▶ [Extract]
102. It is also pointed out, at paragraph 13 in Grindlays Bank Ltd. (supra), that the expression “review” is used in two distinct senses, namely, (1) a procedural review, which is either inherent or implied in a court or tribunal to set aside a palpably erroneous order passed under a misapprehension by it ; and (2) a review on the merits, when the error, sought to be corrected, is one of law and is apparent on the face of the record.

103. The Supreme Court has further pointed out, in Grindlays Bank Ltd. (supra), that it is in the latter sense that the court, in Patel Narshi Thakershi’s case (supra), held that no review lies on the merits unless a statute specifically provides for it.

104. Obviously, therefore, observes the Supreme Court, when a review is sought due to a procedural defect, the inadvertent error committed by the court or tribunal must be corrected ex debito justitiae to prevent the abuse of its process and such power inheres in every court or tribunal. When, however, the review relates to merit of an order on the ground that the order suffers from an error apparent on the face of the record, a review is not possible, in the light of the decision in Patel Narshi Thakershi (supra), unless there is statutory provision for review. The case, at hand, is one, wherein the review petitioners are seeking interference, by way of review, with the procedural defect, which the disposal of the appeal, suffers from and not with the merit of the order passed in the appeal. The relevant observations, appearing at paragraph 13, in Grindlays Bank Ltd. (supra), read as under :

“13. We are unable to appreciate the contention that merely because the ex parte award was based on the statement of the manager of the appellant, the order setting aside the ex parte award, in fact, amounts to review. The decision in Patel Narshi Thakershi v. Pradyumansinghji Arjusinghji [1971] 3 SCC 844 is distinguishable. It is an authority for the proposition that the power of review is not an inherent power, it must be conferred either specifically or by necessary implication. Sub-sections (1) and (3) of section 11 of the Act themselves make a distinction between procedure and powers of the Tribunal under the Act. While the procedure is left to be devised by the Tribunal to suit carrying out its functions under the Act, the powers of civil court conferred upon it are clearly defined. The question whether a party must be heard before it is proceeded against is one of procedure and not of power in the sense in which the words are used in section 11. The answer to the question is, therefore, to be found in sub-section (1) of section 11 and not in sub-section (3) of section 11. Furthermore, different considerations arise on review. The expression ‘review’ is used in two distinct senses, namely, (1) a procedural review which is either inherent or implied in a court or tribunal to set aside a palpably erroneous order passed under a misapprehension by it, and (2) a review on the merits when the error sought to be corrected is one of law and is apparent on the face of the record. It is in the latter sense that the court in Patel Narshi Thakershi’s case held that no review lies on merits unless a status specifically provides for it. Obviously when a review is sought due to a procedural defect, the inadvertent error committed by the Tribunal must be corrected ex debito justitiae to prevent the abuse of its process, and such power inheres in every court or Tribunal.”

▶ [Information provided]
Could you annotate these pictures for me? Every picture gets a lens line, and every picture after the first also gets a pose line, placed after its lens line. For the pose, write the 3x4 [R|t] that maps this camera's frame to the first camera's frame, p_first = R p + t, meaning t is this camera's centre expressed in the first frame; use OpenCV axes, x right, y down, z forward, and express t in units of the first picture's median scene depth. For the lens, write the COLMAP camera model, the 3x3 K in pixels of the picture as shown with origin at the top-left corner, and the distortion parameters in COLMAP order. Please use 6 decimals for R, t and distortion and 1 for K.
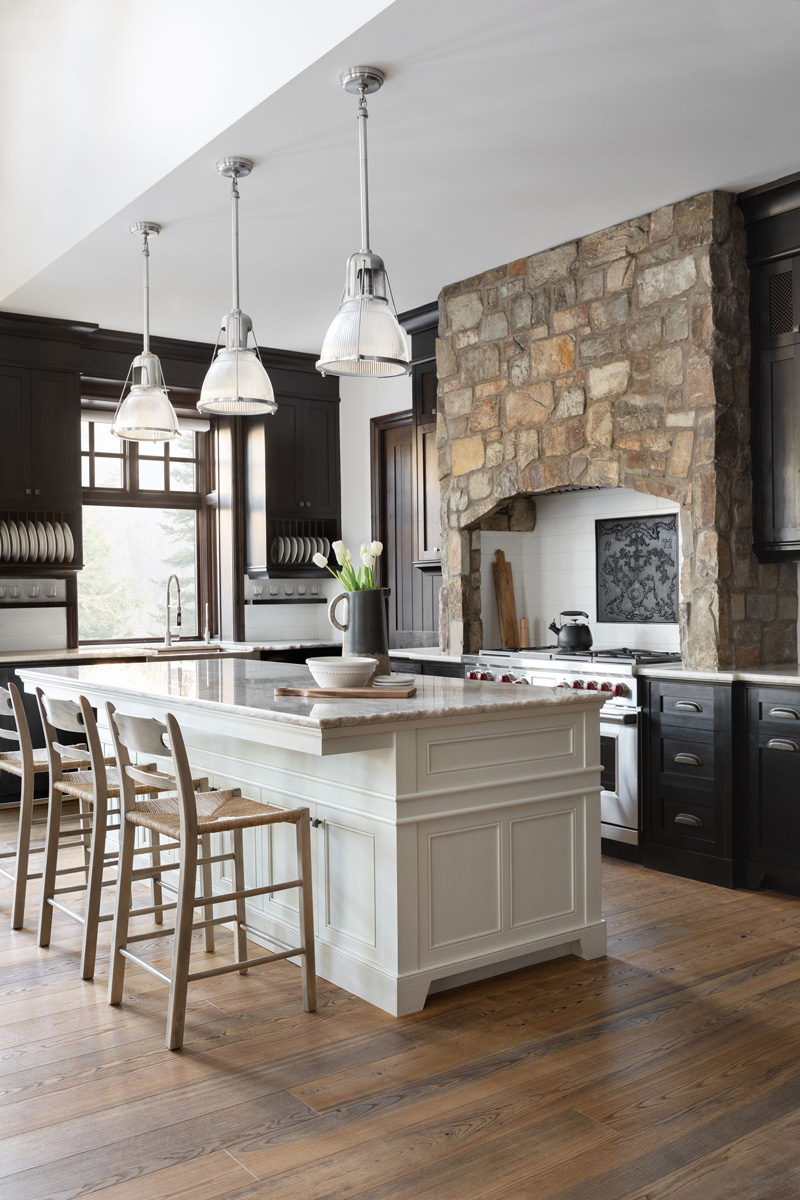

▶ [Work to complete]
a) In the passage on review powers, which case is cited as authority that the power of review is not inherent and must be conferred specifically or by necessary implication?
b) Carry on the passage on review powers from the point where it stops.
The listing has no connection to the passage on review powers.

▶ [Task-by-task answers]
a) Patel Narshi Thakershi v. Pradyumansinghji Arjusinghji [1971] 3 SCC 844.

b)
105. When, therefore, an order is passed by a High Court in breach of the procedure, which a statute, such as, section 260A, has laid down, such a procedural defect shall remain open to correction by the High Court by taking resort to its plenary power of review or ex debito justitiae to prevent the abuse of its process.

106. Though the respondents have relied upon the decision in Lily Thomas (supra), this court does not find that the observations made therein, or the law laid down in Lily Thomas (supra), will help, in any way, the case of the respondents. In Lily Thomas (supra), while pointing out that the power of review is a creation of statute and, in the absence of statute, the power of review cannot be exercised by taking recourse to the inherent power as already held in Patel Narshi Thakershi (supra), and that the power of review has to be conferred by law either specifically or by necessary implication. The Supreme Court has laid down, in no uncertain words, in Lily Thomas (supra), that the power of review can be exercised for correction of a mistake, but not to substitute a view.

107. There can, thus, be no doubt, even in the face of the decision in Lily Thomas (supra), that a court must have magnanimity to acknowledge its mistake and correct the mistake, ex debito justitiae to prevent the abuse of its process, though review cannot be resorted to for substituting a view.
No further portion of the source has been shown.